Uma certidão aqui outra ali e pronto, já conseguimos engessar o sistema notarial e extrajudicial. Tamanha a exigência de documentos e certidões, pesquisas em sistemas de indisponibilidades, a sine cura ( em MG) das certidões com no máximo 90 dias de emissão (onde até certidão de óbito tem que ser atualizada, como se aqui se pudesse reviver). Ahh e o acréscimo do valor do arquivamento de todos os documentos aos emolumentos, cujo montante, por vezes, ultrapassa os próprios emolumentos. Tudo isso engessa e encarece de tal forma o serviço que o inviabiliza para a maior parte da população, eis que a tabela de emolumentos ainda penaliza os imóveis de baixo e médio valores. Isso é fruto da nossa cultura em que o cidadão tem que sangrar até a última gota de sangue, bancando com os emolumentos abusivos todo um sistema, com a sociedade do estado pela taxa de fiscalização judiciária e outros artifícios. E as exigências documentais, das inúmeras certidões e pesquisas cadastrais extorsivas e caras à guisa de proteção do cidadão contra ele mesmo. Vamos prevenir tudo com certidões. É a pífia justificativa, pois que a mera declaração da pessoa, sob as penas da Lei, não vale mais nada. Vamos prevenir os possíveis futuros litígios, pois que os mortos estão voltando do além. Engessemos o sistema.

Burrocracia

DJU (Advogado Sócio de Escritório - Civil)

Eta burocracia infernal!
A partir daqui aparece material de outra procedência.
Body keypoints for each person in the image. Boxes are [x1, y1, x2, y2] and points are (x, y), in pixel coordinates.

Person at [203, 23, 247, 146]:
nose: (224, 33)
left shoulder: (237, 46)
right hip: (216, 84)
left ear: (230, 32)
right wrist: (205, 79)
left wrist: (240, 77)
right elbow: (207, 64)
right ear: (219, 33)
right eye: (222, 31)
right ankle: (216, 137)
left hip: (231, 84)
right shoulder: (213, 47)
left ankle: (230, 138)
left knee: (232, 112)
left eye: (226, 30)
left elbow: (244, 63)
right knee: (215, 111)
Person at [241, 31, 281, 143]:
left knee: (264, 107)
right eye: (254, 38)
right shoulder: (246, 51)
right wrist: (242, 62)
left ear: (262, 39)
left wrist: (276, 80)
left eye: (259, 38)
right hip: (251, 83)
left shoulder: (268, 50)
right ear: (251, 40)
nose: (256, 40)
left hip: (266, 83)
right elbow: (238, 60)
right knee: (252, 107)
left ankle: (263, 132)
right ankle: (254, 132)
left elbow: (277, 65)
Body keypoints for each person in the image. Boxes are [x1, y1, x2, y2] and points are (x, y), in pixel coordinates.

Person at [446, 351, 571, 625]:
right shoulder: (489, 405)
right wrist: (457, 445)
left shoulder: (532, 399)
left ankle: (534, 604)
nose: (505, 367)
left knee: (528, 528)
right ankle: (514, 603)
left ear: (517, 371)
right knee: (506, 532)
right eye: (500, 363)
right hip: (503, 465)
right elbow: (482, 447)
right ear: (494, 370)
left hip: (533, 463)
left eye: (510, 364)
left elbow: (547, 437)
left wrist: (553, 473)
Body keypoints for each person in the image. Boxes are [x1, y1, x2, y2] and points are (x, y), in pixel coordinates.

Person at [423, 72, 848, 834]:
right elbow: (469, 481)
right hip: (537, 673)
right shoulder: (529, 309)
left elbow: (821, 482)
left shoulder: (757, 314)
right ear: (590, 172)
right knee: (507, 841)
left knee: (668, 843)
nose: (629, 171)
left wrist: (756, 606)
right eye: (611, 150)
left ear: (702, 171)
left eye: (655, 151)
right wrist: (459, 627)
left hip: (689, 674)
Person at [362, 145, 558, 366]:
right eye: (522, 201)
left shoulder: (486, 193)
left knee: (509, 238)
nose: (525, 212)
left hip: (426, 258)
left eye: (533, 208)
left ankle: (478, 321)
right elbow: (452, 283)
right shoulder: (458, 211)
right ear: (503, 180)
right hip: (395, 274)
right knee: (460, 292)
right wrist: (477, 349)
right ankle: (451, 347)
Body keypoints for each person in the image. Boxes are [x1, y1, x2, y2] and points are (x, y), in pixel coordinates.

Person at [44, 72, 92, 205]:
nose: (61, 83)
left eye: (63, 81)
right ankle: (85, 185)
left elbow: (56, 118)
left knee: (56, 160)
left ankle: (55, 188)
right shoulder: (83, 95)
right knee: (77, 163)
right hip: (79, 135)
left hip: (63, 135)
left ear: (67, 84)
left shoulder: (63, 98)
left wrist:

Por causa da remota possibilidade de que seja omitida a existência de um testamento, fato muito raro de acontecer, todos estarão obrigados a obter a maldita certidão, pagando, certamente, custas a algum beneficiário. Pelo amor de Deus que ninguém revele aos membros do Conselho que o testamento pode ser particular e não ser levado a nenhum cartório, para que eles não imaginem nova providência (busca e apreensão em todos os imóveis do país, por exemplo) a fim de evitar processamento do inventário sem que ele seja considerado. E pensar que ainda há quem queira que a Justiça seja rápida e barata.